Table 1 shows the result from the proposed system, where the model found from D1 is tested on D2. The results from automatic detection of bystander shows poor results for position 2 and partly for position 1. By manually choosing the ROIs we get better results for position 1–4, but poorer results for position 5–9. The standard deviation given in parenthesis reveals little or no significant difference between the two methods for each position. Figure 5 also shows the results for each of the 9 positions in D2 arranged in the triangular form for the positions as in Fig. 4b. The reference data are shown in blue, the automatic bystander detection results in orange and when the bystander is manual detected in red. It can clearly be seen that the detection points chosen in automatic detection of bystander’s shoulder points for position 2 provides poor detection results. The overall results indicates that as a consequence of determining the ROIs only once we might not have found suiting ROIs for the whole sequence, and that the detection results depend largely on the detection points chosen.

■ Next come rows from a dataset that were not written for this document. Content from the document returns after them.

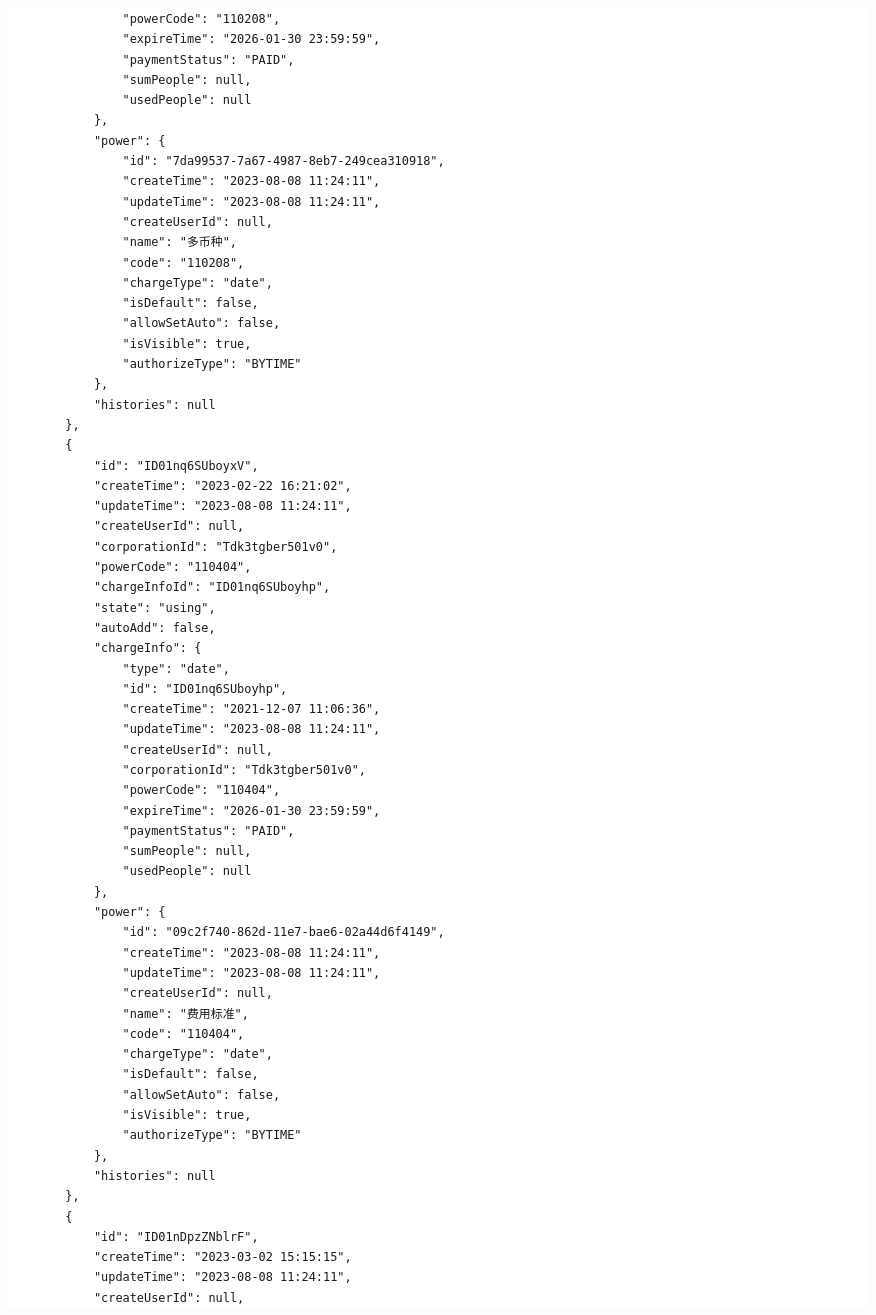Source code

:                     "powerCode": "110208",  
                    "expireTime": "2026-01-30 23:59:59",  
                    "paymentStatus": "PAID",  
                    "sumPeople": null,  
                    "usedPeople": null  
                },  
                "power": {  
                    "id": "7da99537-7a67-4987-8eb7-249cea310918",  
                    "createTime": "2023-08-08 11:24:11",  
                    "updateTime": "2023-08-08 11:24:11",  
                    "createUserId": null,  
                    "name": "多币种",  
                    "code": "110208",  
                    "chargeType": "date",  
                    "isDefault": false,  
                    "allowSetAuto": false,  
                    "isVisible": true,  
                    "authorizeType": "BYTIME"  
                },  
                "histories": null  
            },  
            {  
                "id": "ID01nq6SUboyxV",  
                "createTime": "2023-02-22 16:21:02",  
                "updateTime": "2023-08-08 11:24:11",  
                "createUserId": null,  
                "corporationId": "Tdk3tgber501v0",  
                "powerCode": "110404",  
                "chargeInfoId": "ID01nq6SUboyhp",  
                "state": "using",  
                "autoAdd": false,  
                "chargeInfo": {  
                    "type": "date",  
                    "id": "ID01nq6SUboyhp",  
                    "createTime": "2021-12-07 11:06:36",  
                    "updateTime": "2023-08-08 11:24:11",  
                    "createUserId": null,  
                    "corporationId": "Tdk3tgber501v0",  
                    "powerCode": "110404",  
                    "expireTime": "2026-01-30 23:59:59",  
                    "paymentStatus": "PAID",  
                    "sumPeople": null,  
                    "usedPeople": null  
                },  
                "power": {  
                    "id": "09c2f740-862d-11e7-bae6-02a44d6f4149",  
                    "createTime": "2023-08-08 11:24:11",  
                    "updateTime": "2023-08-08 11:24:11",  
                    "createUserId": null,  
                    "name": "费用标准",  
                    "code": "110404",  
                    "chargeType": "date",  
                    "isDefault": false,  
                    "allowSetAuto": false,  
                    "isVisible": true,  
                    "authorizeType": "BYTIME"  
                },  
                "histories": null  
            },  
            {  
                "id": "ID01nDpzZNblrF",  
                "createTime": "2023-03-02 15:15:15",  
                "updateTime": "2023-08-08 11:24:11",  
                "createUserId": null,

6 Conclusion and Future Work

The proposed system shows promising results for detection of compression depth by the use of a smartphone camera under the circumstances investigated in this paper. Although all tests are performed by only a single bystander with known distance between ground and shoulders, the model could be adapted for different distances.

In future work we will test the system for different bystander with known size/arm-length, as well as estimating the distance to the bystander when the distance is unknown. The latter is expected to be challenging since a small bystander would be similar to a big bystander further away.

Since the system is planned to be a part of an existing application for dispatcher feedback [5], the user could possibly type in some user information (height weight, age) when downloading and installing the app. This information would not only be useful for estimating distance, but would also be information relevant for the dispatcher. The system must also be able to track the bystander and to update the ROIs every 5 s or so during detection. Templates used to detect the bystander can here be developed from previous analysed ADIs. It could also be useful to use more of the information in the detected motion band when deciding the compression depth.